Exercise details:
Quote the quantum metrology text word for word, between "Application of quantum" and "of quantum sensing.", inclusive.

Text:
= Quantum metrology =

Application of quantum entanglement to high-precision measurement

Quantum metrology is the study of making high-resolution and highly sensitive measurements of physical parameters using quantum theory to describe the physical systems, particularly exploiting quantum entanglement and quantum squeezing. This field promises to develop measurement techniques that give better precision than the same measurement performed in a classical framework. Together with quantum hypothesis testing, it represents an important theoretical model at the basis of quantum sensing.

Information provided:

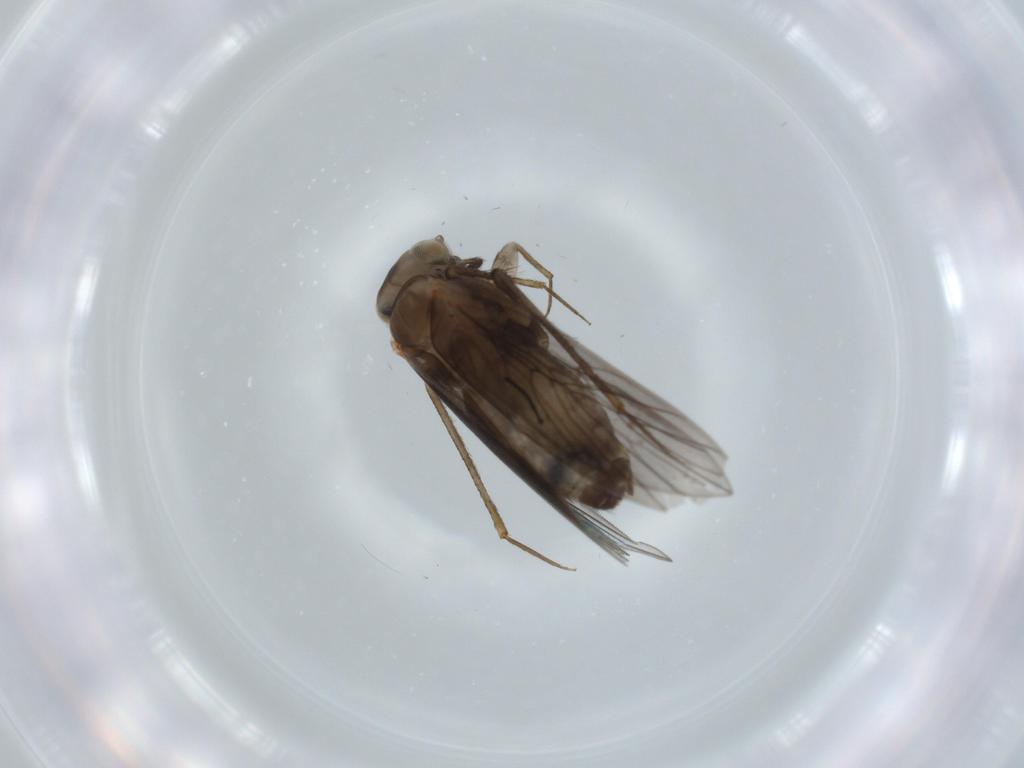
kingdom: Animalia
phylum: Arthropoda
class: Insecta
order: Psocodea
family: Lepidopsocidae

...

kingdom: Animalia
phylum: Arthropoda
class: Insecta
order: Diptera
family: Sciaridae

...

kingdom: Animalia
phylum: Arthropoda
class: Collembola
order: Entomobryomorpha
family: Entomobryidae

Written answer:
Application of quantum entanglement to high-precision measurement

Quantum metrology is the study of making high-resolution and highly sensitive measurements of physical parameters using quantum theory to describe the physical systems, particularly exploiting quantum entanglement and quantum squeezing. This field promises to develop measurement techniques that give better precision than the same measurement performed in a classical framework. Together with quantum hypothesis testing, it represents an important theoretical model at the basis of quantum sensing.